In many divorce situations, one of the most important and emotional decisions is which party will keep the marital home.  In some cases, both parties agree to sell the home and divide the equity. In other cases, one spouse decides to keep the home and then needs to buy out the other spouse’s equity. In order to do this, the spouse keeping the home will need to refinance. The refinance will not only allow the equity buyout, but it will also remove the exiting spouse’s name from the note and title on the home.  The divorce decree will typically dictate the division of equity as well as which spouse will be awarded the home and the responsibility of the mortgage. Texas is a community property state and has unique equity laws which can complicate this process. This is where an Owelty Lien can come into play.

A Owelty Lien is a lien created or a financial sum that is ordered to be paid by one party to the other to affect an equitable partition of property in a situation such as divorce. Basically, it is a lien on the entirety of real property that was jointly owned by a husband and wife.  (the marital home) The lien must be paid before any proceeds from a sale or refinance are distributed. For example, John and Mary own a home valued at $300K and they owe $240K so they have $60K equity in the property. John wants to keep the home and buy out Mary’s interest.
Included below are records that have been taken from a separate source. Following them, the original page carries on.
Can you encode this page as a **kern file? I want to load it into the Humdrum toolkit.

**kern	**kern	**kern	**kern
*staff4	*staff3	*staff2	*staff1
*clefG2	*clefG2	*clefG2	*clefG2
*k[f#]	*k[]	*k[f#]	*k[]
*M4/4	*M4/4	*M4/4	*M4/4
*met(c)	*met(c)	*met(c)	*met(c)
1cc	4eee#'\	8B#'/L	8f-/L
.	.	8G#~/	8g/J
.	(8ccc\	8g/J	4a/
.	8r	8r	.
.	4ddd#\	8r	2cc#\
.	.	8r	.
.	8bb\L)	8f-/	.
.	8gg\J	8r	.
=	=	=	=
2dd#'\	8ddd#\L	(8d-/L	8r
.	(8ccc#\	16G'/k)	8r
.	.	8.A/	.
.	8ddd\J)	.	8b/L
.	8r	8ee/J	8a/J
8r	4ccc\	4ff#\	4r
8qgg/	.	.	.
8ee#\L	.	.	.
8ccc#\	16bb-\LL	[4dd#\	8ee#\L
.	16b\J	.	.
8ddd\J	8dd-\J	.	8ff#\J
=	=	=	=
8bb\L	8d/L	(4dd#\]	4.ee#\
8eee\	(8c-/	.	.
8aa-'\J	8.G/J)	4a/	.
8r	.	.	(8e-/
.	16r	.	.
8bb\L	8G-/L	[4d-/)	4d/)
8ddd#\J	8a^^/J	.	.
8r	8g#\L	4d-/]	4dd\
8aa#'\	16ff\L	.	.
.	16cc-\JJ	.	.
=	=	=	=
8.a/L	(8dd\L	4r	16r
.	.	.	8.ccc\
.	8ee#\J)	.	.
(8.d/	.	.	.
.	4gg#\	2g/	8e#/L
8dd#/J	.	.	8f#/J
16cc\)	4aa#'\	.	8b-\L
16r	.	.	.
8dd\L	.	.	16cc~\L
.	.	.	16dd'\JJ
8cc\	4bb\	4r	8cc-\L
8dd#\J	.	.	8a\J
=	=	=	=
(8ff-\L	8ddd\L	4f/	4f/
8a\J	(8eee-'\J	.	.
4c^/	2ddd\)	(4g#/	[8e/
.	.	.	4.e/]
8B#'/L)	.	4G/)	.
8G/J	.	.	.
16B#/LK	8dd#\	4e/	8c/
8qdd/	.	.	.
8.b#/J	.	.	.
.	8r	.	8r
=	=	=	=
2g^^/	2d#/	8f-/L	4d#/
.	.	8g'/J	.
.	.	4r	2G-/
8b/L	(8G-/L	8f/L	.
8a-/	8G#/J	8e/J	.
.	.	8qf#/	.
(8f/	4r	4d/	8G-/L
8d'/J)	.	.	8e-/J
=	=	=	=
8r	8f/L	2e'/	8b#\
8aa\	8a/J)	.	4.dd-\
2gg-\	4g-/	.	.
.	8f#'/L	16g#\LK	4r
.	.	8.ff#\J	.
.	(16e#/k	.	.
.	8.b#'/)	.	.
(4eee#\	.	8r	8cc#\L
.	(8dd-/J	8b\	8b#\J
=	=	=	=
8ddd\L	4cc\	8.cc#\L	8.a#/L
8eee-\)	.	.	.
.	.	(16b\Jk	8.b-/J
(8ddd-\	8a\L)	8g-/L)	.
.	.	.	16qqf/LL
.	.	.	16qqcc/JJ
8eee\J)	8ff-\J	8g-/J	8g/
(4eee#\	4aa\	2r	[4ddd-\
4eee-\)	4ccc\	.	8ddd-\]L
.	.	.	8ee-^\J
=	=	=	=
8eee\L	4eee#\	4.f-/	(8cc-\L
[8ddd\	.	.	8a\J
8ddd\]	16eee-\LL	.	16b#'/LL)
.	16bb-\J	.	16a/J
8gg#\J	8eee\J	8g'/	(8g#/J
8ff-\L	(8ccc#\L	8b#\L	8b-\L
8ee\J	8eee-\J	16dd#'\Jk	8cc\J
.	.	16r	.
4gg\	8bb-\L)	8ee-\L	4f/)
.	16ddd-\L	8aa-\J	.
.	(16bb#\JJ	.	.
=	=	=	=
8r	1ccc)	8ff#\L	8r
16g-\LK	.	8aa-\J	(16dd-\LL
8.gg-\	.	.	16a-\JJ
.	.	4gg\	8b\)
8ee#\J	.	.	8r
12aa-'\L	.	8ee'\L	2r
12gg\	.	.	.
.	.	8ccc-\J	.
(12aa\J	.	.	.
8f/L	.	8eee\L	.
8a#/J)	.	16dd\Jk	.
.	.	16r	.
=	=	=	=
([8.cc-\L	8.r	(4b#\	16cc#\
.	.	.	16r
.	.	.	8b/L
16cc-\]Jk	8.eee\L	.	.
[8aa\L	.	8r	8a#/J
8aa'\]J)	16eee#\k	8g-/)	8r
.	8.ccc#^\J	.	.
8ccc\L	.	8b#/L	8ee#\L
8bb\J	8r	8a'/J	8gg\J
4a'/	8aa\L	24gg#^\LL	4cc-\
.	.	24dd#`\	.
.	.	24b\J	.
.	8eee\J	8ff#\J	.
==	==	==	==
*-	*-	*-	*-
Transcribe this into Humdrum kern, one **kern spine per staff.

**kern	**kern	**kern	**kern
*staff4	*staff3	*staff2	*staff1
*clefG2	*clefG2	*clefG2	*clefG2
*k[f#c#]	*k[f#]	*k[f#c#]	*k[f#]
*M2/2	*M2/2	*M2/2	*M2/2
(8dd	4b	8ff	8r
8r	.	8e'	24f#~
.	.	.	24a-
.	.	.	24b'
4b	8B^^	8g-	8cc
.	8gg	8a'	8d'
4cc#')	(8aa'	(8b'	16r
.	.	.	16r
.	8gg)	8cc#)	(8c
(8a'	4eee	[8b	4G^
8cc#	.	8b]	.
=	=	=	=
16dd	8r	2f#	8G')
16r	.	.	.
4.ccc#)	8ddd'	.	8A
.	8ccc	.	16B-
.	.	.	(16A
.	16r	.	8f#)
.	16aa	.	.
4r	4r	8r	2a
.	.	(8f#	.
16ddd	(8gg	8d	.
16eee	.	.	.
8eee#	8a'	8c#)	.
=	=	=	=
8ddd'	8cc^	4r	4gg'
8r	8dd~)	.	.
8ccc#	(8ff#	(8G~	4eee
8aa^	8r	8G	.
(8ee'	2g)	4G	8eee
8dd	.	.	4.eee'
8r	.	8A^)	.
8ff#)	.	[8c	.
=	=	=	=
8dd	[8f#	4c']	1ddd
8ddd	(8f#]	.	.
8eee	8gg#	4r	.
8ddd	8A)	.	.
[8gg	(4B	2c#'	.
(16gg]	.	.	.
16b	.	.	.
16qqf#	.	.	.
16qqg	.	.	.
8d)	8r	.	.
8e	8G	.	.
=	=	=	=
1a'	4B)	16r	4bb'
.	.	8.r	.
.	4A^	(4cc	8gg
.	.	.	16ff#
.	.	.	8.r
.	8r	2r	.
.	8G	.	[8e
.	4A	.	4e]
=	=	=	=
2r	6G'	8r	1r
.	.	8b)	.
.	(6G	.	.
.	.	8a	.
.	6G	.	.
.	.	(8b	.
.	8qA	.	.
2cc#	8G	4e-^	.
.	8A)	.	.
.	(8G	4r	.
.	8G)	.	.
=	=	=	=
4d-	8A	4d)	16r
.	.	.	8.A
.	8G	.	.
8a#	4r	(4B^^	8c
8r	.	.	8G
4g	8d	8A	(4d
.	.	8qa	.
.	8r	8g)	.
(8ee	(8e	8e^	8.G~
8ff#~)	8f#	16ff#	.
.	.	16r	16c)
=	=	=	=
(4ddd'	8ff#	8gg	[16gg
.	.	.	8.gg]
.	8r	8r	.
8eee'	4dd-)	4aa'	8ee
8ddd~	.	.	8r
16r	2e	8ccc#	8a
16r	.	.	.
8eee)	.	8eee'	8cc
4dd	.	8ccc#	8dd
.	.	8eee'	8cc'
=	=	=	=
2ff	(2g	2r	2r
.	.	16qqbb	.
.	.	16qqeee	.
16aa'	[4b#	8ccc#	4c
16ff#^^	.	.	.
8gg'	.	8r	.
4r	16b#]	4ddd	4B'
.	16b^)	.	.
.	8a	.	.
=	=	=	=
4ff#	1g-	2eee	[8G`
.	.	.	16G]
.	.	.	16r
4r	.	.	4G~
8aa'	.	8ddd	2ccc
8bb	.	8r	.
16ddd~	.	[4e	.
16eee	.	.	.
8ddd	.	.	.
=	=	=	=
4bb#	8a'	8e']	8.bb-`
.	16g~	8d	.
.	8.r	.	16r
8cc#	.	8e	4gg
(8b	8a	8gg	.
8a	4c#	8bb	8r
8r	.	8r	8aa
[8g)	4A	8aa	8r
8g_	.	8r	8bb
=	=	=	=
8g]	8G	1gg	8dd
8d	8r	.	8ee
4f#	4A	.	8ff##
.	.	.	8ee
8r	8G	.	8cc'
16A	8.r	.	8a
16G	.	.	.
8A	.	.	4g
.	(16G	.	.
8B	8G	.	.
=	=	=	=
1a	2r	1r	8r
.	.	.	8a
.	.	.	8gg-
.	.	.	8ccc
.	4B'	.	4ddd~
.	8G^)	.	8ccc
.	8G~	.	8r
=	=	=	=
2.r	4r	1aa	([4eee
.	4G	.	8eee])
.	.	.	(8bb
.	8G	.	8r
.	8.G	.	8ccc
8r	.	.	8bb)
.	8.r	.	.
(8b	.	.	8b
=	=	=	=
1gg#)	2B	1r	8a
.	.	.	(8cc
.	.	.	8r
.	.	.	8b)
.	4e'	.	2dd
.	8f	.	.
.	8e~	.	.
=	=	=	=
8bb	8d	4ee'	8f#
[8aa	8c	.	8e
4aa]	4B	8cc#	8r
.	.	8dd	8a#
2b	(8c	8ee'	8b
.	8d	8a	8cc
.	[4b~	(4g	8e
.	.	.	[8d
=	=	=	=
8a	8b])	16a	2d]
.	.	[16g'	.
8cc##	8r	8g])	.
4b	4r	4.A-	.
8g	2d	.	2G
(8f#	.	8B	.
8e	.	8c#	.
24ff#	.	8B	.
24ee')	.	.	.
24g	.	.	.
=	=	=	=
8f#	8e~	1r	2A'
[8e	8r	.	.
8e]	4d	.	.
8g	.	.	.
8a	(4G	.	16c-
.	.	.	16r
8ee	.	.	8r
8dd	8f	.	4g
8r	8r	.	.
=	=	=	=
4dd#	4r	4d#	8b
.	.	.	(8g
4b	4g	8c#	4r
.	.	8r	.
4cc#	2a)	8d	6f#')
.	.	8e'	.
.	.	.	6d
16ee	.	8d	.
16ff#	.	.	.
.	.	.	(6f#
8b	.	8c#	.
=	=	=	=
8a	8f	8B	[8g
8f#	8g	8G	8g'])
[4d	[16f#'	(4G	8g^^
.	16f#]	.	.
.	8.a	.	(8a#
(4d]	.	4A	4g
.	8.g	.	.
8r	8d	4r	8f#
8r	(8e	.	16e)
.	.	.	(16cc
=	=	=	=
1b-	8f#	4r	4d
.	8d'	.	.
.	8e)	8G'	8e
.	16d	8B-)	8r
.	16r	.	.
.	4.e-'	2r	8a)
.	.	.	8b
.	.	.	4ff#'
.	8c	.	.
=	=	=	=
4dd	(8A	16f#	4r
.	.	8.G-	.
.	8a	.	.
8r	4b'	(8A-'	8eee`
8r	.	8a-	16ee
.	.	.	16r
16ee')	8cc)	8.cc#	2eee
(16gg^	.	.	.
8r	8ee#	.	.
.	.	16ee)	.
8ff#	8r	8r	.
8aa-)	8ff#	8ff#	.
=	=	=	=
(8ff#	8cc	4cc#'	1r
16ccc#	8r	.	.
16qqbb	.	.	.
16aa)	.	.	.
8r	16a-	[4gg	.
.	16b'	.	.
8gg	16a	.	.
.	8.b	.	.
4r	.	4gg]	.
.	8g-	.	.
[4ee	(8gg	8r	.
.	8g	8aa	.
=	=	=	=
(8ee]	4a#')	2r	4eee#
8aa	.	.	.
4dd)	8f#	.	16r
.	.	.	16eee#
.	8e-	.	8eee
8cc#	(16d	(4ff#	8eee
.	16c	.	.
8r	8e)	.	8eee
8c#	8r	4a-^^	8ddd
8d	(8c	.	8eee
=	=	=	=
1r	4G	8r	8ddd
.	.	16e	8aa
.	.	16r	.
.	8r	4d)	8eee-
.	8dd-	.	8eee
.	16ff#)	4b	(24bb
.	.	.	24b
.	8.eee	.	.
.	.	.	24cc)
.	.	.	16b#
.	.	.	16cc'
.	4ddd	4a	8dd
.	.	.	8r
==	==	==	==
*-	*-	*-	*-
The decree would award John the home and award Mary $30K in equity. John would refinance the loan for $270K which would pay off the current mortgage as well as Mary’s equity. He would be the sole borrower on the note and title to the home and Mary would be removed from the note and title and paid her $30K at closing. This sounds simple, but here is where complications can come into play.

Many borrowers and attorneys believe the best way to get Mary her $30K is to do a cash out refinance. Unfortunately, in this situation, a Texas cash out refinance would not be possible. Here’s why: Texas equity laws limit borrowers from taking more than 20% of the equity of their home. This means the maximum loan amount can be 80% of the appraised value of the home. SO, in the scenario above, the max loan amount could be $240K. (80% of $300K) Wait though…. John needs a loan of $270K to pay off the mortgage AND Mary. He is unable to pull her $30K equity from the home. What if this was already ordered in the decree and the divorce was final? Unless John has $30K cash to pay Mary another way, she is unable to collect the equity amount awarded to her.

Good news though… if John and Mary and their attorneys understand the situation before the decree is final, Mary will be able to use an owelty lien to access her $30K equity in the property. With an owelty lien in place, the loan amount can go up to 95% of the value of the property. John will be able to get a loan for $275K which can pay off his current mortgage, Mary’s $30K and roll in any closing costs. His rate will be the same as any other rate/term refinance and Texas equity laws do not impact the loan. The amount is paid to Mary directly at closing and is shown on the final Closing Disclosure.  Win-Win for all parties!

I can’t stress enough how important it is to involve a lender early in the process, so everyone is aware of the exact circumstances and goals of the clients before a decree is written.